- SÉRIE DE TÂCHES
- 1) Dans le passage sur Balkan baroque, relevez les étapes de la vie de Marina Abramovic qui rythment le film, telles que le texte les énumère avant « etc. ».
- 2) Répondez à ces questions sur le passage consacré à Balkan baroque :
(a) À quelle décennie remontent les performances décrites dans la première phrase ?
(b) Quel prix la performance de Marina Abramovic lui a-t-elle valu, et en quelle année ?
(c) Combien d'os de bœuf a-t-elle raclés, et pendant combien de jours ?
- 3) Rédigez la suite du passage sur le film Balkan baroque, en reprenant après sa dernière phrase.

Dans les années 70, amoureux fous, ils se sont illustrés dans des performances hallucinantes, explorant l’excès et l’insoutenable, se giflant tour à tour, se roulant des pelles interminables, se hurlant dessus jusqu’à l’épuisement.
Balkan baroque, c’est donc cela : la rencontre d’un cinéaste et d’une artiste en quête d’eux-mêmes, à la recherche d’un second souffle. Construit sous la forme d’un journal intime rapidement ébauché, le film est rythmé par les grandes dates de la vie de Marina Abramovic : 1946, naissance à Belgrade d’un père général dans l’armée yougoslave, quitte son pays à 30 ans, rencontre Ulay, séparation, etc. L’etc., c’est ce film qui entretient une confusion permanente entre art et cinéma, empruntant son titre à la performance de Marina Abramovic qui lui valut le prix de la biennale de Venise en 1997. Quatre jours durant, dans une odeur nauséabonde de chair animale et d’eau savonneuse, elle a raclé mille cinq cents os de bœuf frais tout en récitant des histoires enfantines yougoslaves.

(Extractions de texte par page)
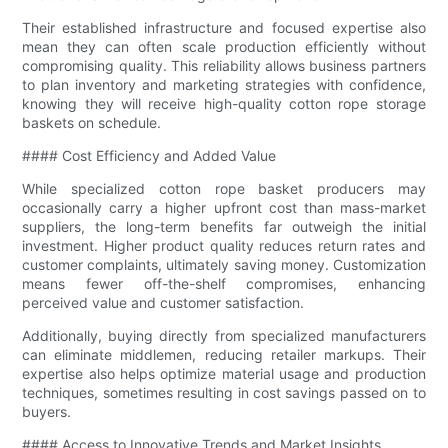
Their established infrastructure and focused expertise also
mean they can often scale production efficiently without
compromising quality. This reliability allows business partners
to plan inventory and marketing strategies with confidence,
knowing they will receive high-quality cotton rope storage
baskets on schedule.
#### Cost Efficiency and Added Value
While specialized cotton rope basket producers may
occasionally carry a higher upfront cost than mass-market
suppliers, the long-term benefits far outweigh the initial
investment. Higher product quality reduces return rates and
customer complaints, ultimately saving money. Customization
means fewer off-the-shelf compromises, enhancing
perceived value and customer satisfaction.
Additionally, buying directly from specialized manufacturers
can eliminate middlemen, reducing retailer markups. Their
expertise also helps optimize material usage and production
techniques, sometimes resulting in cost savings passed on to
buyers.
#### Access to Innovative Trends and Market Insights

- CORRIGÉ DES TÂCHES
- 1)
- 1946, naissance à Belgrade d'un père général dans l'armée yougoslave
- quitte son pays à 30 ans
- rencontre Ulay
- séparation

- 2)
(a) Aux années 70.
(b) Le prix de la biennale de Venise, en 1997.
(c) Mille cinq cents os, pendant quatre jours.

- 3)
Cinématographiquement, Balkan baroque est d’une efficace simplicité : un plan fixe face à une Marina Abramovic dont la vie quotidienne peine à se disjoindre de tout acte artistique : séduire, manger, nettoyer se transforme en performance. Actrice hors pair et don du ciel pour un cinéaste en mal d’histoire, l’artiste exorcise en même temps un passé trop pesant. D’ailleurs, jamais le cinéaste n’ira puiser dans les archives vidéo, tout se passe aujourd’hui et maintenant : engagée, Marina Abramovic rejoue avec conviction certaines performances, au risque de basculer dans l’automutilation gratuite. Elle réexécute Lips of Thomas, une performance qui consiste à graver sur son ventre une étoile de David avec une lame de rasoir. Traitement baroque pour un remake anecdotique et problématique d’un point de vue artistique, qui transforme Marina Abramovic en personnage de fiction.